Text transcribed from the pages
=-=-=

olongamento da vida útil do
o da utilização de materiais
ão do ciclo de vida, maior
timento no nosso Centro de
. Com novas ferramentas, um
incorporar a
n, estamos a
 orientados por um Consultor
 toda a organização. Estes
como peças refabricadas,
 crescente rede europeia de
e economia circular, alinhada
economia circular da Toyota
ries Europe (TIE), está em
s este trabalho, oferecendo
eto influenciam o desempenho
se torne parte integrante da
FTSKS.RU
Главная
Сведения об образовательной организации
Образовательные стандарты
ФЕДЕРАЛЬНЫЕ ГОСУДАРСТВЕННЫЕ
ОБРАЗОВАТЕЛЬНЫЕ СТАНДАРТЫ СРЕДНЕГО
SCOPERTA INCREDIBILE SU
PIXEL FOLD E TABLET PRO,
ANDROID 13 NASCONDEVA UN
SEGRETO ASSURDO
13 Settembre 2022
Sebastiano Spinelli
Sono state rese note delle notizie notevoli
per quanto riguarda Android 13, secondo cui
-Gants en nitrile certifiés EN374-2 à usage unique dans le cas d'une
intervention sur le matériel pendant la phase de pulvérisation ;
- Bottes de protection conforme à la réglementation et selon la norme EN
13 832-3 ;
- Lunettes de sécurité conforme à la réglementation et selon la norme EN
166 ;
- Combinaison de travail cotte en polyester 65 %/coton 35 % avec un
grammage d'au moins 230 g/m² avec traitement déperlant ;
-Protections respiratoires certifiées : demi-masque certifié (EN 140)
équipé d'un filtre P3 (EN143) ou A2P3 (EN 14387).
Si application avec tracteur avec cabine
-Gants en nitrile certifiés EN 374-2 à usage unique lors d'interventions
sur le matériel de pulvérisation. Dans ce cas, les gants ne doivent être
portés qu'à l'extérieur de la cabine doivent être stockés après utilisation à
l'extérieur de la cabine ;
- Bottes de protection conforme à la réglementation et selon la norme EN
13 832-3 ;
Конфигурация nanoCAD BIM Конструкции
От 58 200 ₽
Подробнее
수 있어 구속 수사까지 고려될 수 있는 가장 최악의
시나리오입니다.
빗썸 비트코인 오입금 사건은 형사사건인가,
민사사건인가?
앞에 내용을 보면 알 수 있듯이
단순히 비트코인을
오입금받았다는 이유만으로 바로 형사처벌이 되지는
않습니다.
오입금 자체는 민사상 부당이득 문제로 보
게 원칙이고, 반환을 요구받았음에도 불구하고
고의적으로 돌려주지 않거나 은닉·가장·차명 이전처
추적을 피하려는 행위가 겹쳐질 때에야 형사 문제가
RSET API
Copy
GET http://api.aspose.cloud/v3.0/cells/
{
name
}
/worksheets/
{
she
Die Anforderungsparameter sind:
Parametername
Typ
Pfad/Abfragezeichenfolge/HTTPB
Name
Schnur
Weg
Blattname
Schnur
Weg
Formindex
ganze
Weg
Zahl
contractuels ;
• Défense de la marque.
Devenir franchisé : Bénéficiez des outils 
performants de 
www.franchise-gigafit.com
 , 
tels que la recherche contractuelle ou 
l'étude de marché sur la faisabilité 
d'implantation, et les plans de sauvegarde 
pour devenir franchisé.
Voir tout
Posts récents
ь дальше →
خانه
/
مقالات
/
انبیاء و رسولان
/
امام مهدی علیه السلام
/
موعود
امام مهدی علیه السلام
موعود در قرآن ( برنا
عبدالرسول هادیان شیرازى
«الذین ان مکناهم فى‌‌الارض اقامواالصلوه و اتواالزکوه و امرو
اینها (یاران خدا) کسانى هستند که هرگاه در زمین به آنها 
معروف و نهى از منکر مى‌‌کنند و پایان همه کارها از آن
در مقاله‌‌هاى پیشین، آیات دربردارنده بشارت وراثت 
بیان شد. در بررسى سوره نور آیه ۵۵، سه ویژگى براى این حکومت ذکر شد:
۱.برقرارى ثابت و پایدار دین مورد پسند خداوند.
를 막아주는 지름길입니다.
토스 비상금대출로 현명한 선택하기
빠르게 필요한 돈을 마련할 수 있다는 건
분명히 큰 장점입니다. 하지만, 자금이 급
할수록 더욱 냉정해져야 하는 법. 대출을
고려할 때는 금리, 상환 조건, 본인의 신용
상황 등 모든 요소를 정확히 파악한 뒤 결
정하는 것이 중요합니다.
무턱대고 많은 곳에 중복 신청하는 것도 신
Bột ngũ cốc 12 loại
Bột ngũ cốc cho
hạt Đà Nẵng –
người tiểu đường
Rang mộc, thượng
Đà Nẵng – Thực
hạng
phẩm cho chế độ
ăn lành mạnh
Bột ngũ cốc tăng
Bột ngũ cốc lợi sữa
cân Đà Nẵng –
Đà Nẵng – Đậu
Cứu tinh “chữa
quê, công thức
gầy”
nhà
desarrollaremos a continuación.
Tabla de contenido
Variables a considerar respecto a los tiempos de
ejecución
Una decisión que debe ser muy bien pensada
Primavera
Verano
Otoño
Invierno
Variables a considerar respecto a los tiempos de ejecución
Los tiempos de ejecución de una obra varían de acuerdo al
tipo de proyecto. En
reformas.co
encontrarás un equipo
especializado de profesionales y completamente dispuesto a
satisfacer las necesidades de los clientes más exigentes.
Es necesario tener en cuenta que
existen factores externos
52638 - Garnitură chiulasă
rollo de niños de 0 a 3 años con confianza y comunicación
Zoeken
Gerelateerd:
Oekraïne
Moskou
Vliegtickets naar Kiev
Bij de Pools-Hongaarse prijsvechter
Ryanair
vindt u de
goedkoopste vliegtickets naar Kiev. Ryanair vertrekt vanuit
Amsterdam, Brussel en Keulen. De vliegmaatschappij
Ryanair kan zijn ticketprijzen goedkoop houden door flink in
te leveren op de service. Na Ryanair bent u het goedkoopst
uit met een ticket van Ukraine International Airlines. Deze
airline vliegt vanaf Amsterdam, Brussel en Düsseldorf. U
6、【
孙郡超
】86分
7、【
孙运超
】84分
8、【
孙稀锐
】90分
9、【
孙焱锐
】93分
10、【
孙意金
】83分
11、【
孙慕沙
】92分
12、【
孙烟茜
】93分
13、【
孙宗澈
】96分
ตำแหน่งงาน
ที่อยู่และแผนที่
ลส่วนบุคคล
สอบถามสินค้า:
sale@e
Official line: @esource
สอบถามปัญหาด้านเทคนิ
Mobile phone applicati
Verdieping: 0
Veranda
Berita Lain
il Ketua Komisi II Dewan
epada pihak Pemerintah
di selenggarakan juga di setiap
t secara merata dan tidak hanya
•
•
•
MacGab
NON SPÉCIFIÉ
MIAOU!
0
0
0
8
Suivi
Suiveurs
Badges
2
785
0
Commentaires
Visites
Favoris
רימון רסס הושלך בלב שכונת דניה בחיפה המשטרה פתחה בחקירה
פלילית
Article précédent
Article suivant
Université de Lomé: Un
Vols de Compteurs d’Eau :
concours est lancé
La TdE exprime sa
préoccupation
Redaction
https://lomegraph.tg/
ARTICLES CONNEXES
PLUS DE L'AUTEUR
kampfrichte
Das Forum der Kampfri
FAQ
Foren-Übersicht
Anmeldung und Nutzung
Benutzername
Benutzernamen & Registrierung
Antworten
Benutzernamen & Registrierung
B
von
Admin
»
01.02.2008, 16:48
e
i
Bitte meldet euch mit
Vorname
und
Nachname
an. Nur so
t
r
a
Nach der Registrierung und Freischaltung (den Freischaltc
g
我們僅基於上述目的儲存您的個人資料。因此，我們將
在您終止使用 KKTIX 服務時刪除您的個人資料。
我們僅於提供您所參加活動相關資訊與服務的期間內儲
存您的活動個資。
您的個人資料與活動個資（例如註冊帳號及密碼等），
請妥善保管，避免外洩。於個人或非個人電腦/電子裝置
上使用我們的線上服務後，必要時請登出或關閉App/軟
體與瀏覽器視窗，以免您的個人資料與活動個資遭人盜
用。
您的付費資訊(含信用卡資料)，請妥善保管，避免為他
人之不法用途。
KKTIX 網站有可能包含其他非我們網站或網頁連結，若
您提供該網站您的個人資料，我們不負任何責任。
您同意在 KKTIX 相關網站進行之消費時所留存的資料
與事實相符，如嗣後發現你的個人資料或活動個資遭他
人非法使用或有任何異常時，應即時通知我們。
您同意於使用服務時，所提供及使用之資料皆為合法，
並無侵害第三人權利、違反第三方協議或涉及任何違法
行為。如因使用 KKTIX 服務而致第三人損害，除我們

=-=-=

▸ Instructions to follow: Turn the lines from the start of the data through the line containing "s este trabalho, oferecendo" into a JSON list of strings, with one string per line and blank lines omitted.

▸ Result of the exercise:
[
  "olongamento da vida útil do",
  "o da utilização de materiais",
  "ão do ciclo de vida, maior",
  "timento no nosso Centro de",
  ". Com novas ferramentas, um",
  "incorporar a",
  "n, estamos a",
  " orientados por um Consultor",
  " toda a organização. Estes",
  "como peças refabricadas,",
  " crescente rede europeia de",
  "e economia circular, alinhada",
  "economia circular da Toyota",
  "ries Europe (TIE), está em",
  "s este trabalho, oferecendo"
]